Ductal and Structural abnormalities in Men

December 19, 2007

Men experience infertility as much as women do and many a times, it is due to his structural and ductal abnormalities in his reproductive organs. Sperm needs to travel through several tubes or ducts before it is ejaculated out of the penis and any blockage in one of these ducts would make pregnancy very difficult. Therefore, if you are trying to get pregnant, it is very important that you get yourself checked to make sure everything is working and flowing well.

Male reproductive ducts can get blocked for several reasons. Scar tissue, which can develop after surgery or an infection are few of these reasons. When there are blockages in these ducts, it acts as a barrier and prevents sperm from joining the semen, therefore causing infertility. If you suffer from any ductal abnormalities, there are a variety of surgeries than can help you unclog your ducts in your reproductive system. However, if the blockages are too many and too extensive, you may need to retrieve your sperm surgically and then do an IVF in order to get pregnant.

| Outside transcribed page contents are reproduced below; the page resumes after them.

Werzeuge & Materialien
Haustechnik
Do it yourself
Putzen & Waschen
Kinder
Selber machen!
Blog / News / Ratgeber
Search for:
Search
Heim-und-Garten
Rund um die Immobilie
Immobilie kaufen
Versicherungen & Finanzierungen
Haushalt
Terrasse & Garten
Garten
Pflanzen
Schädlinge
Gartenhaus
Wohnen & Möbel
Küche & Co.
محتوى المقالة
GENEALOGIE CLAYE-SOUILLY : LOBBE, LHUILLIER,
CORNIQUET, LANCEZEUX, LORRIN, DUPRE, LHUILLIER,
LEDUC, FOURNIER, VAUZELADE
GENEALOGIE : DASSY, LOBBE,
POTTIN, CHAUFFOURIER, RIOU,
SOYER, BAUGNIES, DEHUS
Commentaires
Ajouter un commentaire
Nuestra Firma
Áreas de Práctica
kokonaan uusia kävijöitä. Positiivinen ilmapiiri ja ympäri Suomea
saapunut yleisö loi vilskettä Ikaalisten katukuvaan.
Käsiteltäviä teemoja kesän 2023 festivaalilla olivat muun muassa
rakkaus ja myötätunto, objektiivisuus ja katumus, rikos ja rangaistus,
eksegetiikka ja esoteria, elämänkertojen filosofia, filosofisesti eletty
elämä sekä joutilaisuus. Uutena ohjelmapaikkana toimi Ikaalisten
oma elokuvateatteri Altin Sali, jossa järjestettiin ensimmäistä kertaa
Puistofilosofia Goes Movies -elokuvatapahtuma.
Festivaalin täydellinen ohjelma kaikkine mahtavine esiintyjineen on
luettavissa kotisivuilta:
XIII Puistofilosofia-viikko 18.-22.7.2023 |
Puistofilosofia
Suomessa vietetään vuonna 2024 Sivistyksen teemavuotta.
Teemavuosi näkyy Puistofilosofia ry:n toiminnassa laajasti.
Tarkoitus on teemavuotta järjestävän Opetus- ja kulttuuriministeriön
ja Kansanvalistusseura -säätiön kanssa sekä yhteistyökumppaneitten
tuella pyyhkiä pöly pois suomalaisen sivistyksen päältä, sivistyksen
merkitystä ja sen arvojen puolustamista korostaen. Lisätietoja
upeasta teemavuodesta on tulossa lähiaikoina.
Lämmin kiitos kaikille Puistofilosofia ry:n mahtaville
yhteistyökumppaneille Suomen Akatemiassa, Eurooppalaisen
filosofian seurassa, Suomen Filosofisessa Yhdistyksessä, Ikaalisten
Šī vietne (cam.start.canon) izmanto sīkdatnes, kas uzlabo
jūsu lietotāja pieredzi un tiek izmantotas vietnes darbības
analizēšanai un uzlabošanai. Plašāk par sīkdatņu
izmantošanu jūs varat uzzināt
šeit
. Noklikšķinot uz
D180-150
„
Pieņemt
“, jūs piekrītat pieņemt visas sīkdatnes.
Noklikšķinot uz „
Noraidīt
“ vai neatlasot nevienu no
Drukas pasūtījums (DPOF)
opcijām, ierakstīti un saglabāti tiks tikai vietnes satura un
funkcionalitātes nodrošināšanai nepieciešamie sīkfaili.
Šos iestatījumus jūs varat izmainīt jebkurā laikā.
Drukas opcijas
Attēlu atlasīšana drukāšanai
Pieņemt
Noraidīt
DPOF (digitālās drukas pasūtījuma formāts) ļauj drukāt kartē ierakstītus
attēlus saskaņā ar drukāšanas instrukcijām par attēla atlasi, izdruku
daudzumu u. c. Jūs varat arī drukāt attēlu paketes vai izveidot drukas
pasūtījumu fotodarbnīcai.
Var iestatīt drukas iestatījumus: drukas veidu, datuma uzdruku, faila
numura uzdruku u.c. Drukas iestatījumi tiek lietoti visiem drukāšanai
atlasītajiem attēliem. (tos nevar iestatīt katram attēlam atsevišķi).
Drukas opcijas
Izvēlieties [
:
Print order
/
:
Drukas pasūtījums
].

A man may also experience infertility due to structural problems in his reproductive organs. Structural problems usually occur when reproductive organs have not developed properly during his fetal development and can cause a lot of problems. A few of these structural problems or congenital defects that occur in men are CAVD, Hypospadias and undescended testicles.

CAVD

CAVD stand for Congenital Absence of the Vas Deferens. It is a rare condition in which a man is born without a vas deferens. Vas deferens is a tube, which transports the sperm from the testis to the seminal vesicle in order to join his semen. So, a man born without a Vas deferens would not be able to join his semen, therefore, causing infertility. Since a man's vas deferens cannot be inserted or replaced, men with CAVD have to remove their sperm surgically and then use it in ICSI-assisted IVF.

Hypospadias

Hypospadias is a condition in which the urethral opening in men is located on the underside rather than the tip of the penis. Sometimes, the opening can be as far down as the scrotum. Mild cases of hypospadias are left alone since they cannot affect sexual or reproductive functions. However, in more serious cases, surgery is required to straighten out the penile shaft. Surgery should also be done at an early age between age 3 and 18 months.

Undescended Testicles

In this condition, the testicles fail to descend from the abdomen to the scrotum during fetal development. Surgery is required to correct his condition and should be done before age one or else it may lead to infertility in the future. Men with undescended testicles at birth are also at more risk of developing testicular cancer.